PROBLEM DESCRIPTION -
From the entries below, pull out each line where "Castaños" appears.

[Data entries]
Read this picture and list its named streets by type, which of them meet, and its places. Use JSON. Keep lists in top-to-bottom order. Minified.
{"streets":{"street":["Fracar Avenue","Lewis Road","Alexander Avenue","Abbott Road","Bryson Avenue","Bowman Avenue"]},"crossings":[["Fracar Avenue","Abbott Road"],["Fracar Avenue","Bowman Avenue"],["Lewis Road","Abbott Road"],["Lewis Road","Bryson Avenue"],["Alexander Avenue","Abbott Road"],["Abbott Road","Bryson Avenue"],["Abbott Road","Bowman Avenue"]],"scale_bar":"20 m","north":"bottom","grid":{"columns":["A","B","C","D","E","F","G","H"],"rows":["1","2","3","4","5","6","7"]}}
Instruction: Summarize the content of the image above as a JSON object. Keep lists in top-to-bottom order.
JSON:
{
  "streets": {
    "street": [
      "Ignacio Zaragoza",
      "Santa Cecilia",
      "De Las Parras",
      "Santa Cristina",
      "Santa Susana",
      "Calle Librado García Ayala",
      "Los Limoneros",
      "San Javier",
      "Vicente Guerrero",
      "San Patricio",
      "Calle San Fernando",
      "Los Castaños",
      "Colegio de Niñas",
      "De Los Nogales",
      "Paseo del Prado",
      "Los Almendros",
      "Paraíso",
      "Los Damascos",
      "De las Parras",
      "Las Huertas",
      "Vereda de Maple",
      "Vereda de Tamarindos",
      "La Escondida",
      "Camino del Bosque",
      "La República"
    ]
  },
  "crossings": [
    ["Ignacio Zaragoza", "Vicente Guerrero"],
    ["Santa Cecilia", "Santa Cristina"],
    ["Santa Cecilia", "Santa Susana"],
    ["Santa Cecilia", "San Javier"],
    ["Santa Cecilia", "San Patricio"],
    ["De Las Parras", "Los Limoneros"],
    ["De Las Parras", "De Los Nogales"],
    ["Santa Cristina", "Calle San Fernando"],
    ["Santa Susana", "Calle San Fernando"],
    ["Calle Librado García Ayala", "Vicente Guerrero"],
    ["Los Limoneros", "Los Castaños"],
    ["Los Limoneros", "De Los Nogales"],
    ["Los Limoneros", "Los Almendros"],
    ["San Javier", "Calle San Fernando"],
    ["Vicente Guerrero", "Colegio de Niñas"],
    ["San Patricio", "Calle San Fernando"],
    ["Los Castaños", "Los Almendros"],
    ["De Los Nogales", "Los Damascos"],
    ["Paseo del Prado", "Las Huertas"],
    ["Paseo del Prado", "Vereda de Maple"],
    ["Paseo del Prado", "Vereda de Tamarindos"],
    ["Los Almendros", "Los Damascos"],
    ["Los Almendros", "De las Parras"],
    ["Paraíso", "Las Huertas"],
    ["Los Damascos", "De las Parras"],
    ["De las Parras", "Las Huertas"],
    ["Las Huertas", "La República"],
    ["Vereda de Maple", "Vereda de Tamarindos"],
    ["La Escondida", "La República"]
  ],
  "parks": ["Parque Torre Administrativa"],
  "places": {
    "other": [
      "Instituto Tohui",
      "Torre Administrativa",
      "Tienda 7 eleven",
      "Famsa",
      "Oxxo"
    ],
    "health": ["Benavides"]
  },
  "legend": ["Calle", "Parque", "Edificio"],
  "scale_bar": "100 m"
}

TASK RESPONSE -
      "Los Castaños",
    ["Los Limoneros", "Los Castaños"],
    ["Los Castaños", "Los Almendros"],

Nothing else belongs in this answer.